Strange behavior observed for different GPUs

We implemented a DeepLab V3+ integrated with gradient reversal layer (GRL for short) and a domain classifier in order to achieve domain adaptation for some segmentation tasks. The code is at

We initially trained on a single RTX 3090, and it converged as we wished.


Later we began to train the model on a single RTX A6000 with exactly the same environment (say, PyTorch version, cuda toolkit version and even python version) as before. But the model seemed not to converge at all.

We did some initial debugging, by first training the original DeepLab V3+ model, and then adding the components (GRL, and then some other tricks for further optimization on performance) and training to see if it converges. And it turned out that the original DeepLab V3+ converged normally, and did not converge right after adding the GRL, which is implemented using autograd.Function. So we thought that it’s probably because of the GRL, but still failed to find a way to solve this.

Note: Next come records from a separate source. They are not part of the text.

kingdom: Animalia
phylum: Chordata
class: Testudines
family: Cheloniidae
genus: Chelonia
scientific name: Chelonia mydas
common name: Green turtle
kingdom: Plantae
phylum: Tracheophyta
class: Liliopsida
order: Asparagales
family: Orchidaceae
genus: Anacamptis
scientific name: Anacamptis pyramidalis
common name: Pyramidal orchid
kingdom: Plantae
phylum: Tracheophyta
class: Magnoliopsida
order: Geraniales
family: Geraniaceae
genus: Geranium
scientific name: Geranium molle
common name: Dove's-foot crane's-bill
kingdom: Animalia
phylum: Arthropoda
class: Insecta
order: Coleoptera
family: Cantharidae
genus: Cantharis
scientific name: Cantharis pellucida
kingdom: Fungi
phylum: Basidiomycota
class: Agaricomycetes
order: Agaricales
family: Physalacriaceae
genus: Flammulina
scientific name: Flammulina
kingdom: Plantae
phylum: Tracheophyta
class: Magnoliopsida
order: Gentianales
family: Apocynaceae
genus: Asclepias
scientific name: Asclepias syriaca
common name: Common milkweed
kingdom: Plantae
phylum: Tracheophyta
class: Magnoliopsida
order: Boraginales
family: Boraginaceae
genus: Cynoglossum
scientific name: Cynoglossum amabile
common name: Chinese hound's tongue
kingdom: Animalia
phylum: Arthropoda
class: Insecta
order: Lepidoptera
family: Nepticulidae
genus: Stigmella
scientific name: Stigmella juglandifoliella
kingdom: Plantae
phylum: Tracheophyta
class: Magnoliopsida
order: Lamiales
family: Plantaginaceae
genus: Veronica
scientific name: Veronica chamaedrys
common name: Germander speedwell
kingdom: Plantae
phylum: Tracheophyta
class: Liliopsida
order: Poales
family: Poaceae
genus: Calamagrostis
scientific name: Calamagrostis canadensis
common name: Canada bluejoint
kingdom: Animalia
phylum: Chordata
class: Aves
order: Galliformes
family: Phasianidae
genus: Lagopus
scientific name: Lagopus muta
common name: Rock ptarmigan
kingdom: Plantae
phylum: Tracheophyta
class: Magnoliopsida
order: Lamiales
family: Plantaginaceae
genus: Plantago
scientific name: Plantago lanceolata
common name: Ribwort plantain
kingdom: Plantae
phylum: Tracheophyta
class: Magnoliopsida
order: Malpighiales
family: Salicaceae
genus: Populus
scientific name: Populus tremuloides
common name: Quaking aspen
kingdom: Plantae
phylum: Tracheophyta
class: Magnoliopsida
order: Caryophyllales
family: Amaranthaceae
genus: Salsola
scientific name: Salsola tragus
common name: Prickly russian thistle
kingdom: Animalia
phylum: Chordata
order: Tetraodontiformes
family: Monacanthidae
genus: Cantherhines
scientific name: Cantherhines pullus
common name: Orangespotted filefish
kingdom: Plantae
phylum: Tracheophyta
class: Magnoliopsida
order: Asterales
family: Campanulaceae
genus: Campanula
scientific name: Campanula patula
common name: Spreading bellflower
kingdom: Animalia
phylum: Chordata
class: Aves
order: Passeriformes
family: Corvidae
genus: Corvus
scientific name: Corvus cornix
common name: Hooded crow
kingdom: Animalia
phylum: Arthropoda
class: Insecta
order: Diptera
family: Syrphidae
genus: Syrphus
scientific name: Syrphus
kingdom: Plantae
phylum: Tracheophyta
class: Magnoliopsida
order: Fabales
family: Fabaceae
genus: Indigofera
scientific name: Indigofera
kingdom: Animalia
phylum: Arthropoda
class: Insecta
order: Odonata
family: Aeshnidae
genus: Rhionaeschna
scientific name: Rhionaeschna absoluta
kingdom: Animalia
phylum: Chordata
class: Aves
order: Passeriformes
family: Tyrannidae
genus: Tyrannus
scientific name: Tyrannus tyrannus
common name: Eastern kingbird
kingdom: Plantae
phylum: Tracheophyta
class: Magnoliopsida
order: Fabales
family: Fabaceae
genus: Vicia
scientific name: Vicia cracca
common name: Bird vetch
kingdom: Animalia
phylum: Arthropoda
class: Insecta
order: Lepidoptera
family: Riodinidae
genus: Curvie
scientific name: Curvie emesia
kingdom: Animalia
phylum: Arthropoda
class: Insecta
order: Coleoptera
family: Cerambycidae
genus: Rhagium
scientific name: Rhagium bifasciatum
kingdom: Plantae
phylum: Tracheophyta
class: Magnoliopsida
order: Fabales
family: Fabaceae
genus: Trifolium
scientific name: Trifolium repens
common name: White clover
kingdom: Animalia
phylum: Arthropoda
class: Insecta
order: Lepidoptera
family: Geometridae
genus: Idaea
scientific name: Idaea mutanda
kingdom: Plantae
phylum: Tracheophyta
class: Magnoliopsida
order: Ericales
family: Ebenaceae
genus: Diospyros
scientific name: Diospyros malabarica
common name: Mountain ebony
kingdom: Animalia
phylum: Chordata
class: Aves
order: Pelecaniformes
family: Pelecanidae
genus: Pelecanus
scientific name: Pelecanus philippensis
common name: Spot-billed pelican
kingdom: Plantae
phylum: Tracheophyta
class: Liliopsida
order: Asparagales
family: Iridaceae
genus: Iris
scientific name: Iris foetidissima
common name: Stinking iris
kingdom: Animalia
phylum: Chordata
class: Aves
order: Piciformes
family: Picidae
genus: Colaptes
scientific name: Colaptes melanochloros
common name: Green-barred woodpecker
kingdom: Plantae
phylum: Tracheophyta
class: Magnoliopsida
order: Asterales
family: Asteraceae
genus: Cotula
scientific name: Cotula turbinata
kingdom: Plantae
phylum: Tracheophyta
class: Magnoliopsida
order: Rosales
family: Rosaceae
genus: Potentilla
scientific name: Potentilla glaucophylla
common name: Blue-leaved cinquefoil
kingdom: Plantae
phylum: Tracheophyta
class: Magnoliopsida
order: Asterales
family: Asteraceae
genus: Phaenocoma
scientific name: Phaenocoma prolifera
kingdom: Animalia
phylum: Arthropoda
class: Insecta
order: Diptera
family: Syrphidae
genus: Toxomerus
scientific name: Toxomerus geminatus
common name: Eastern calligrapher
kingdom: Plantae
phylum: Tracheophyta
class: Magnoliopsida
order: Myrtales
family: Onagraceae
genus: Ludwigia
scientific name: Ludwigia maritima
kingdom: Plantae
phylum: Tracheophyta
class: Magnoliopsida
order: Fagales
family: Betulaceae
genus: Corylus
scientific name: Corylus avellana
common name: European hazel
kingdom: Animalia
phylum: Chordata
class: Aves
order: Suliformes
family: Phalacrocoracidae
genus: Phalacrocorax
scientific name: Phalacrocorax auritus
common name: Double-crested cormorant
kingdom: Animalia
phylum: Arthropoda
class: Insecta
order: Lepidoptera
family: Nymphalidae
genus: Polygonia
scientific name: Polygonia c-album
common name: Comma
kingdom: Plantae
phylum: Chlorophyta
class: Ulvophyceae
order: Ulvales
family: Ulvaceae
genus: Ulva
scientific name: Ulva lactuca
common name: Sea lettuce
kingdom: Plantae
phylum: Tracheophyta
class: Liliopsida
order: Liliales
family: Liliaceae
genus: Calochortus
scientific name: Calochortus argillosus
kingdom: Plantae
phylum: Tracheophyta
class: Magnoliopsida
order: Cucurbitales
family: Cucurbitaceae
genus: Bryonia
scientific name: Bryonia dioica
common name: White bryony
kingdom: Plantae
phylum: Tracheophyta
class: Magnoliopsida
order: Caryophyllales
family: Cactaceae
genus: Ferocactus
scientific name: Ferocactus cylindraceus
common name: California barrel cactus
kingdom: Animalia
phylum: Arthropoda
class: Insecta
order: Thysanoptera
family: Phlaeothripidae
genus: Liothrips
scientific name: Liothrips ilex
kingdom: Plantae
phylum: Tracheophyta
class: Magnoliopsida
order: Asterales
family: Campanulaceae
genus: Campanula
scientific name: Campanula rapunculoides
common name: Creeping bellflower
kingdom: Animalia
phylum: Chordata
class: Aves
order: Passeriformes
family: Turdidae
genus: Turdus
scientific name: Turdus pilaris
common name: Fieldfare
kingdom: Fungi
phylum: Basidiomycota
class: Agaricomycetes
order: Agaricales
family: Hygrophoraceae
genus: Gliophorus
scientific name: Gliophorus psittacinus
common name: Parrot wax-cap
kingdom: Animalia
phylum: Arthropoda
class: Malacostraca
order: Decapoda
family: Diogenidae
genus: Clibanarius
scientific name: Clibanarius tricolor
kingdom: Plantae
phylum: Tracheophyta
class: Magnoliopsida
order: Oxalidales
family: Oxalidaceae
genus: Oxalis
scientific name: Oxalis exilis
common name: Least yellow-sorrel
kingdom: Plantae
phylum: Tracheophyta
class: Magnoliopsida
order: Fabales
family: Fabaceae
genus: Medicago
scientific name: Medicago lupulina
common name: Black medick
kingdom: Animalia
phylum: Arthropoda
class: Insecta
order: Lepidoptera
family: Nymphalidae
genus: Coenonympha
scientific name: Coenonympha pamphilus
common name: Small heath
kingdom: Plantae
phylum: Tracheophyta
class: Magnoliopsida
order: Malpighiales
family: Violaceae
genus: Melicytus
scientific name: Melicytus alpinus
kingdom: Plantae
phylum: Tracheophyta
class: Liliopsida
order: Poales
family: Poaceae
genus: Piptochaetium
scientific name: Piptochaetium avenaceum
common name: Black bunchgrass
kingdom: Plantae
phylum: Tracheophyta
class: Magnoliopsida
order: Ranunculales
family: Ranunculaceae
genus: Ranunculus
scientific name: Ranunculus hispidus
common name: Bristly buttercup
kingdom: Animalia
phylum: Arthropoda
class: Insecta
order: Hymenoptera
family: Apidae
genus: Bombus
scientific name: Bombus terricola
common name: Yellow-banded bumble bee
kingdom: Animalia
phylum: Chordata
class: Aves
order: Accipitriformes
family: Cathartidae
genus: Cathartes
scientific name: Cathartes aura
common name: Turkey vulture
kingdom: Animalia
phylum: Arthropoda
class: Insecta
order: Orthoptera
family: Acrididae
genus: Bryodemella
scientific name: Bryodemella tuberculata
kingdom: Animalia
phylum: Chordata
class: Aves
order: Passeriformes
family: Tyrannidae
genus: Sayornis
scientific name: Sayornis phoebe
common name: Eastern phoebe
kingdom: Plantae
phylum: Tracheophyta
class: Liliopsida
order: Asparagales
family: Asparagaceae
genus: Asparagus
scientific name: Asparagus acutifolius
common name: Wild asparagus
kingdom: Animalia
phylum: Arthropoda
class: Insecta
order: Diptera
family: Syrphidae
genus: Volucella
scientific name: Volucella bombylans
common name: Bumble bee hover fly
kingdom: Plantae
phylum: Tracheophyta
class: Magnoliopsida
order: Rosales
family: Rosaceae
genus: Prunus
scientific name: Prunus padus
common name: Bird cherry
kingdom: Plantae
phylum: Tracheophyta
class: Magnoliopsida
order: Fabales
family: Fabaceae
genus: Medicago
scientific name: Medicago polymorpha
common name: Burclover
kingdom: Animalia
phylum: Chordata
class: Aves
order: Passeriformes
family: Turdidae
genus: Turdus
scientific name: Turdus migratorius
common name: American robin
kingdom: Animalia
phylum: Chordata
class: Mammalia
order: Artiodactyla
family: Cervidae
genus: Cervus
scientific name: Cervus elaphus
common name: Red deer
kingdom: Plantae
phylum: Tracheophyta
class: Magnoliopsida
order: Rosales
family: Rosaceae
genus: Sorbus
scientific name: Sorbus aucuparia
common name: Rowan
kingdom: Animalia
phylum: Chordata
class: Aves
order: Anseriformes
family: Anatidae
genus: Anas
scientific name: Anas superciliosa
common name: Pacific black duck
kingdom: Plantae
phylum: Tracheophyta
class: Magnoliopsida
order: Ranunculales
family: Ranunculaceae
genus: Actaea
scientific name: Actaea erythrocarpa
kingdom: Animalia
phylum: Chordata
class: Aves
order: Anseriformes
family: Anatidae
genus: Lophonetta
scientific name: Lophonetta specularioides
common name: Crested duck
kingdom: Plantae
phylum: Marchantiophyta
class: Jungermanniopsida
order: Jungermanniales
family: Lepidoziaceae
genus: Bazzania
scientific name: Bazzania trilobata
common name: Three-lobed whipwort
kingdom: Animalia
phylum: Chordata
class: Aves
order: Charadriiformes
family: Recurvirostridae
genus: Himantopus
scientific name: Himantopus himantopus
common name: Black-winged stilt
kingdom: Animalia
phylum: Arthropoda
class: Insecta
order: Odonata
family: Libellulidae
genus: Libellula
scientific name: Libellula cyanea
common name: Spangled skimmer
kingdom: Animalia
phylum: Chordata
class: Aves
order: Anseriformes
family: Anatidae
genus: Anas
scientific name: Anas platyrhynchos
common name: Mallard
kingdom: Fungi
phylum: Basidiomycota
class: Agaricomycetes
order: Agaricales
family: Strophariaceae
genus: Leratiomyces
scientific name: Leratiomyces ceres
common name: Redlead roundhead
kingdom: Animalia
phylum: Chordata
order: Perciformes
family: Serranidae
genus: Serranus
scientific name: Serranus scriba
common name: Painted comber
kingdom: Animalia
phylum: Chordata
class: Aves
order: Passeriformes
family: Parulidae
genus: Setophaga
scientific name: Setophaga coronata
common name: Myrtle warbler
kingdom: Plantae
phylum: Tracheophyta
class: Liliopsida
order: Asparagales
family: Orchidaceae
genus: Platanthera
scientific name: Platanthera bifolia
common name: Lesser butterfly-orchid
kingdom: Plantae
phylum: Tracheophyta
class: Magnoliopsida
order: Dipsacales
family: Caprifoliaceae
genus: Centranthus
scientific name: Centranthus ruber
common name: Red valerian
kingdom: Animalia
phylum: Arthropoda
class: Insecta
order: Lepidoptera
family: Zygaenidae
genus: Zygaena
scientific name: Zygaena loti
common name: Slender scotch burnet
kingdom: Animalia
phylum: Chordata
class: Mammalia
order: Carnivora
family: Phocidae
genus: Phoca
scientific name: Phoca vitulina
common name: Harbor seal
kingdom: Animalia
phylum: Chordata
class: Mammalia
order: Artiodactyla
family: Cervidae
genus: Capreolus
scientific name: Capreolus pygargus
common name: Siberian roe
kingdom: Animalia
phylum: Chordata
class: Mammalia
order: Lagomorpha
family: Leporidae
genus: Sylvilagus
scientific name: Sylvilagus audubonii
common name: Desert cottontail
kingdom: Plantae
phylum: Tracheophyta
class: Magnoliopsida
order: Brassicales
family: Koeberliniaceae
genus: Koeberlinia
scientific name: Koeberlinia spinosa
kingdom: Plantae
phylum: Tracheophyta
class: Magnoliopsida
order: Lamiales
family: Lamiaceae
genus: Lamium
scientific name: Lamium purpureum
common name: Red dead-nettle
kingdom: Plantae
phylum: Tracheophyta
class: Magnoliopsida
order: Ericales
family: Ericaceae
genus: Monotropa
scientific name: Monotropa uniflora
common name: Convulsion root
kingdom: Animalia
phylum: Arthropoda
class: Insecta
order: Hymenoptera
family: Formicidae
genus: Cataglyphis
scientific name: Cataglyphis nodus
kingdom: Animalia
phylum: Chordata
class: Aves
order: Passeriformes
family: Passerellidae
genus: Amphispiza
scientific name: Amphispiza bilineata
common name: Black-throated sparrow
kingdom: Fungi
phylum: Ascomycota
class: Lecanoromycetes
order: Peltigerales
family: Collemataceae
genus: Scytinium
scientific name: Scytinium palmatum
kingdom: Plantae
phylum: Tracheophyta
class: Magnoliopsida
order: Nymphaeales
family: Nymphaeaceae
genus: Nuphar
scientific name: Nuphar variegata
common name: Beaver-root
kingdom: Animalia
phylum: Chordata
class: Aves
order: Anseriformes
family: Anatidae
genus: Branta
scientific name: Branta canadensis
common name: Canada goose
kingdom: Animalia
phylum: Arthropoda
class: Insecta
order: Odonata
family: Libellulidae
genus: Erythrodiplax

So could you help us deal with this problem. Much gratitude for your help!

P.S. The dataset is not open-sourced for security reasons, and you may have to test based on other open-source dataset for transfer learning/domain adaptation, which I believe is not the reason for strange convergence in different GPUs. Sorry.

What did you try to isolate the issue so far? It seems GRL refers to a custom autograd.Function, which you have developed and which seems to cause the divergence?

Yes GRL is a custom autograd.Function for reversing the gradients.

And by “isolate”, we only tried removing GRL and the corresponding domain classifier to test whether the original DeepLab V3+ model converges, and it converged normally. We have also tried some open-source implementations of GRL on GitHub, and the GRL-integrated model still didn’t converge. However, we didn’t try something like testing our custom GRL in other models, since our GPU resources are limited.

We suspect that it might be something about compatibility of different hardware architectures, since the same code runs quite differently on 3090 and A6000.

I don’t know what “compatibility of different hardware architectures” means and to further debug we would need more information and in the ideal case a minimal and executable code snippet showing the difference in convergence.
As a quick test you could disable TF32 via torch.backends.cudnn.allow_tf32 = False (matmuls are not using TF32 by default but to make sure it’s also disabled use torch.backends.cuda.matmul.allow_tf32 = False) and check if this would make a difference.

OK I try that. Thank you.

With torch.backends.cudnn.allow_tf32 = False, training on A6000 still did not converge, and the loss exhibited similar patterns as before.

btw, we freeze the backbone of our model for the first 50 epochs, and then unfreeze it to adjust parameters of the whole model for the rest iterations. So a “jump point” around 50 epochs is also expected just like the original post.